Parallel Hyperparameter Tuning

At a glance

Workload: Train ResNet on CIFAR-10 across a 2×2 hyperparameter grid (learning rates × batch sizes) using GitHub Actions matrix strategy. Runner: gpu=t4, cpu=4, ram=16 × 4 parallel jobs ($0.004/min each). Estimated cost: ~$0.55 per full sweep (~30 min wall-clock thanks to parallelism).

This page shows how to use a GitHub Actions matrix to fan out hyperparameter combinations across parallel machine.dev GPU runners, then aggregate the results in a single comparison job.

When to fan out

Reasons you might run a parallel sweep:

• Find the right model configuration faster by testing combinations side by side
• Cut total wall-clock time on a hyperparameter search
• Compare model performance across configurations in one report
• Pick the best-performing run automatically rather than by eye

How it works

The workflow uses GitHub Actions’ matrix strategy to run training jobs concurrently.
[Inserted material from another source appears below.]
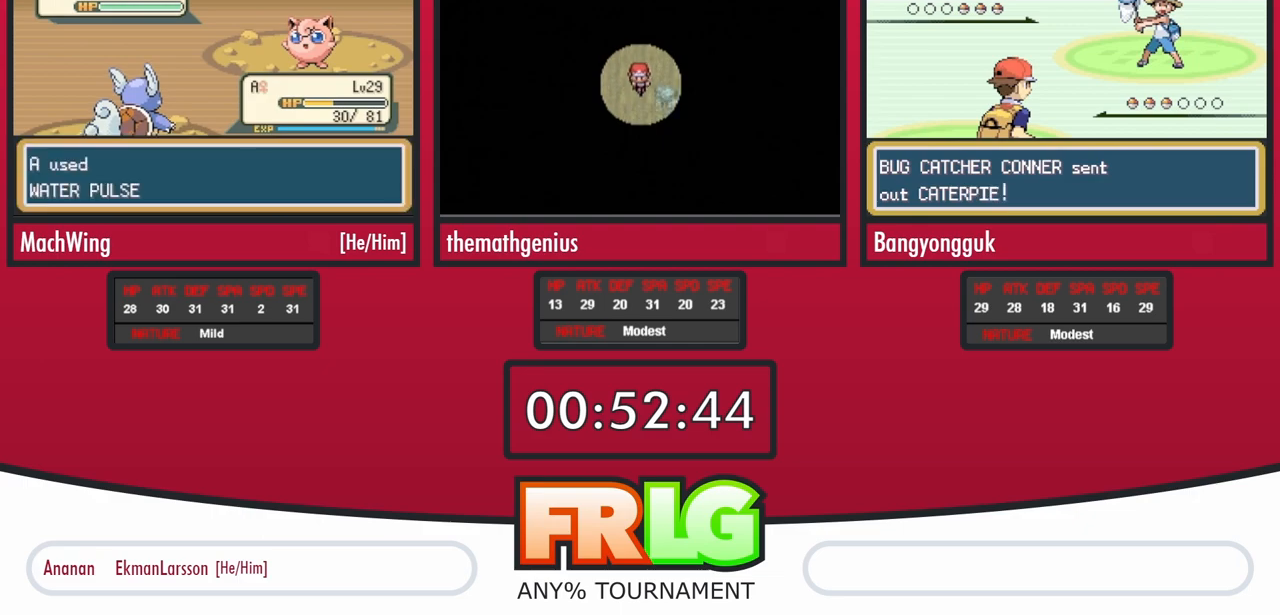
{"dt_ms": 500, "buttons": [], "events": []}
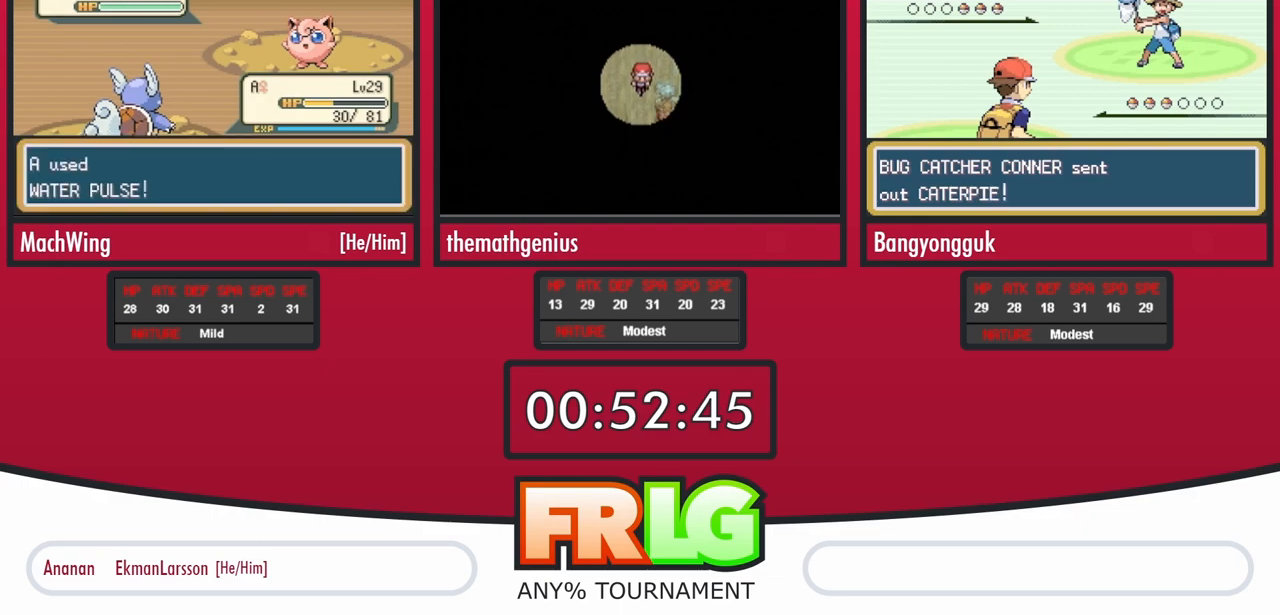
{"dt_ms": 500, "buttons": [], "events": []}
Each job trains a ResNet model on CIFAR-10 with a different combination of hyperparameters. You trigger it on demand.

The pipeline:

1. Defines a matrix of hyperparameter combinations
2. Launches a GPU job per combination, all running concurrently
3. Saves per-run metrics as artifacts
4. Aggregates results in a final comparison job
5. Outputs a comparison CSV

Workflow

name: ResNet Hyperparameter Tuning

on:
  workflow_dispatch:

jobs:
  hyperparameter_tuning:
    name: Hyperparameter Tuning
    # id makes each matrix leg pin its own runner — no job-stealing between sweeps
    runs-on: machine/id=${{ github.run_id }}-lr${{ matrix.learning_rate }}-bs${{ matrix.batch_size }}/gpu=t4/cpu=4/ram=16/architecture=x64
    timeout-minutes: 30
    strategy:
      fail-fast: false
      matrix:
        learning_rate: [0.001, 0.0005]
        batch_size: [32, 64]
    steps:
      - uses: actions/checkout@v4

      - name: Set up Python 3.10
        uses: actions/setup-python@v5
        with:
          python-version: '3.10'

      - name: Install uv
        uses: astral-sh/setup-uv@v5

      - name: Install dependencies
        run: |
          uv venv .venv --python=3.10
          source .venv/bin/activate
          uv pip install -r requirements.txt
          deactivate

      - name: Train and Evaluate ResNet
        env:
          LEARNING_RATE: ${{ matrix.learning_rate }}
          BATCH_SIZE: ${{ matrix.batch_size }}
        run: |
          source .venv/bin/activate
          python train.py
          deactivate

      - name: Upload metrics artifact
        uses: actions/upload-artifact@v4
        with:
          name: metrics-${{ matrix.learning_rate }}-${{ matrix.batch_size }}
          path: metrics_*.json

  compare_tuning:
    needs: hyperparameter_tuning
    name: Compare Tuning Performance
    runs-on: ubuntu-latest
    steps:
      - uses: actions/checkout@v4

      - name: Set up Python 3.10
        uses: actions/setup-python@v5
        with:
          python-version: '3.10'

      - name: Install uv
        uses: astral-sh/setup-uv@v5

      - name: Install dependencies
        run: |
          uv venv .venv --python=3.10
          source .venv/bin/activate
          uv pip install -r requirements.txt
          deactivate

      - name: Download all metrics
        uses: actions/download-artifact@v4
        with:
          path: metrics

      - name: Compare Metrics
        run: |
          source .venv/bin/activate
          python compare_metrics.py
          deactivate

      - name: Upload comparison results
        uses: actions/upload-artifact@v4
        with:
          name: comparison-results
          path: model_comparison.csv

What this gives you

A few useful properties of the matrix-on-machine.dev pattern:

1. Matrix strategy. The workflow declares a matrix of hyperparameters and Actions auto-creates one job per combination. Two learning rates × two batch sizes = four concurrent training jobs.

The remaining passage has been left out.